AIM OF THE EXERCISE: Repeat verbatim the passage of the California history museum description from "San Francisco - Alison" up to and including "the same place.".

SELECTED EXCERPT:
San Francisco - Alison Bing [76]
Get the lowdown on California history at this exhibition space devoted entirely to the state’s history. Portions of the museum’s vast collection – think half-a-million-plus photographs, paintings by famous Californians and myriad ephemera and artifacts – are showcased in exhibits that rotate every 18 months. You might see Jack London’s flask or then-and-now shots of famous California sights in century-old paintings hung beside contemporary photographs of the same place.
Bibliophiles: don’t miss the old-fashioned research library ( noon-5pm Wed-Fri), which puts rare books, photos and manuscripts right in your hand. The library has the definitive collection on the American Civil Liberties Union and the People’s Temple, among other California-centric subjects. Call ahead if you want to research a specific topic so staff can pull the appropriate materials from the vault.

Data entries
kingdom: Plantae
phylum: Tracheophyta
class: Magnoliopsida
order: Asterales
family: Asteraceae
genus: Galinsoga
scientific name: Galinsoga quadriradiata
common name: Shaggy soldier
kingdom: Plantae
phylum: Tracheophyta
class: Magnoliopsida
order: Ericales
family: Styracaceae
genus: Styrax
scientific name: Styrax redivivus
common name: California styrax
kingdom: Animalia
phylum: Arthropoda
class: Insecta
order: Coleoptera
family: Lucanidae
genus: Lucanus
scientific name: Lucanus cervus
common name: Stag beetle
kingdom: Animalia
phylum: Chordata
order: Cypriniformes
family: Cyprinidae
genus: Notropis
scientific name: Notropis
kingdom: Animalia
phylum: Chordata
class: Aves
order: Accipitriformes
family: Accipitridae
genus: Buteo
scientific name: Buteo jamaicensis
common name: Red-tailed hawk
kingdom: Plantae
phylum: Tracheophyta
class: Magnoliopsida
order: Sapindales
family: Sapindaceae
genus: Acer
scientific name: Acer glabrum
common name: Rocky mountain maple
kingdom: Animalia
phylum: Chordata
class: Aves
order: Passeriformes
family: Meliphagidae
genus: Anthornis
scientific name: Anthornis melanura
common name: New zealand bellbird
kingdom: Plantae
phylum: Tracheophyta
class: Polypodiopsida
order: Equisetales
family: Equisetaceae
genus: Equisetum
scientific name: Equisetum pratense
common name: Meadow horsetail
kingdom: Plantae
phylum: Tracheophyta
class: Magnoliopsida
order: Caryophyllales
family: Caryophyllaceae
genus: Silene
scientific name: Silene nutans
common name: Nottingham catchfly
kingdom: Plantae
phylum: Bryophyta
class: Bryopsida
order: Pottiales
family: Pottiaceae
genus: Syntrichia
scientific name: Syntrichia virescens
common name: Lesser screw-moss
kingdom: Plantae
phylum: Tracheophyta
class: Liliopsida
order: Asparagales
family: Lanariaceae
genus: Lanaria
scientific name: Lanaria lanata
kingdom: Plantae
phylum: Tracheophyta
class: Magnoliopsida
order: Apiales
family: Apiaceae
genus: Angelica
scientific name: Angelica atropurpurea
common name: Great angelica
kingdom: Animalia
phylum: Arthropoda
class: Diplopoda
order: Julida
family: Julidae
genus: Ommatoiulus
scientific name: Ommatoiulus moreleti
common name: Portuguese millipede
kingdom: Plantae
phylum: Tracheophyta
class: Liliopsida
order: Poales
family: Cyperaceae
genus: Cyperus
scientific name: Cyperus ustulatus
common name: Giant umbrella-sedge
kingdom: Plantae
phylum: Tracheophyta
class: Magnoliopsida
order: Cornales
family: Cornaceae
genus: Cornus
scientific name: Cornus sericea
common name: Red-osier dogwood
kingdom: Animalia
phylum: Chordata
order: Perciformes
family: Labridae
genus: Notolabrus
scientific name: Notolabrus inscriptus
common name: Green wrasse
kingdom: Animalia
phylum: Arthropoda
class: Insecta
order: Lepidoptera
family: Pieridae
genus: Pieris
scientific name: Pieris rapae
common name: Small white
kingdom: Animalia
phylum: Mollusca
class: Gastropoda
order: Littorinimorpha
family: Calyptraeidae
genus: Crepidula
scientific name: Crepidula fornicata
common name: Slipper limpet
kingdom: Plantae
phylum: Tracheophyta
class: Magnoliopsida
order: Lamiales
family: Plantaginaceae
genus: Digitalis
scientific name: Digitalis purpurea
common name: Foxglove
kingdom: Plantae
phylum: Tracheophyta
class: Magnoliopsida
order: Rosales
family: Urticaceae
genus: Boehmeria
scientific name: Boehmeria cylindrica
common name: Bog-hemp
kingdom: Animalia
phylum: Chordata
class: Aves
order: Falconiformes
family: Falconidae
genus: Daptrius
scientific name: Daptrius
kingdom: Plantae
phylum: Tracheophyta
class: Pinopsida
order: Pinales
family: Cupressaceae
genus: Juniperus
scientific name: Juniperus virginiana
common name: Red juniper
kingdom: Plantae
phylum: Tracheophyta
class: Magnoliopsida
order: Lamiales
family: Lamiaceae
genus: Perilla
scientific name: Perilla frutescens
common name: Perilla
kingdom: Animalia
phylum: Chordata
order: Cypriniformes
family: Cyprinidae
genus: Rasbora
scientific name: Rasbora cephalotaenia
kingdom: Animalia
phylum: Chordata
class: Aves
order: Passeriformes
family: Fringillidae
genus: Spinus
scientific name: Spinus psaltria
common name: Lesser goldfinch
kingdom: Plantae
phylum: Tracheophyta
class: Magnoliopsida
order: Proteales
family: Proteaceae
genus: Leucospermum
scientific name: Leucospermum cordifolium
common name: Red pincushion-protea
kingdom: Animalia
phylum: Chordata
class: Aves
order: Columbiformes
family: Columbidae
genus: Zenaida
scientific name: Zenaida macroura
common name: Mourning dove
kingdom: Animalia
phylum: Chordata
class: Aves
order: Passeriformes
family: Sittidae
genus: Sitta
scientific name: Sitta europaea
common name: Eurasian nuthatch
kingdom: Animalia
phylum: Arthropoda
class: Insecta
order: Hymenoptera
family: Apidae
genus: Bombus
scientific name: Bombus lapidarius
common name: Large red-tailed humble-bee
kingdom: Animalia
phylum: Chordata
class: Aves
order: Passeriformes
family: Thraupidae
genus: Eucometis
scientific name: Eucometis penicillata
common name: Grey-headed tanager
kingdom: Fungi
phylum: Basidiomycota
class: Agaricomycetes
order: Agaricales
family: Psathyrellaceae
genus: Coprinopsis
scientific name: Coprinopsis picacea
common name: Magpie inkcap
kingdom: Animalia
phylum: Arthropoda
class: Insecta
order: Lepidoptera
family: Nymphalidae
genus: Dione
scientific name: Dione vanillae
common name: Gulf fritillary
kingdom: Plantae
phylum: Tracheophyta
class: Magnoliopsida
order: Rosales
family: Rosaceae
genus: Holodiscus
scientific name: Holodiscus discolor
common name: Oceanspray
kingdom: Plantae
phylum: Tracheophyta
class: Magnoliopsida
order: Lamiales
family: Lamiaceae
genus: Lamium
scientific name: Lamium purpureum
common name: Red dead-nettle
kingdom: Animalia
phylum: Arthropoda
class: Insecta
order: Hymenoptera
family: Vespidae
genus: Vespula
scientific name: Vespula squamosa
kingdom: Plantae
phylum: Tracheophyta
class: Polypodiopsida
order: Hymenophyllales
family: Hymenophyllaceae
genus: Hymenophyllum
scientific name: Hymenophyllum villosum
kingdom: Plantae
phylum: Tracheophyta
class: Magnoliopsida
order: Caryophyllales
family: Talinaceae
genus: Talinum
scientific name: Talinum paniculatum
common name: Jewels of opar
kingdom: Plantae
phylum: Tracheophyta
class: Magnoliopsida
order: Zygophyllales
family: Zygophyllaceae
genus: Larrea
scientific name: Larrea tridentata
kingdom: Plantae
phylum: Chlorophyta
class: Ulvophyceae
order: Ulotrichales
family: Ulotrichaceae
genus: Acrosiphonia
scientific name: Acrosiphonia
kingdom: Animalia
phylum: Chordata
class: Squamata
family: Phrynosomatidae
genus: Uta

TASK RESULT:
San Francisco - Alison Bing [76]
Get the lowdown on California history at this exhibition space devoted entirely to the state’s history. Portions of the museum’s vast collection – think half-a-million-plus photographs, paintings by famous Californians and myriad ephemera and artifacts – are showcased in exhibits that rotate every 18 months. You might see Jack London’s flask or then-and-now shots of famous California sights in century-old paintings hung beside contemporary photographs of the same place.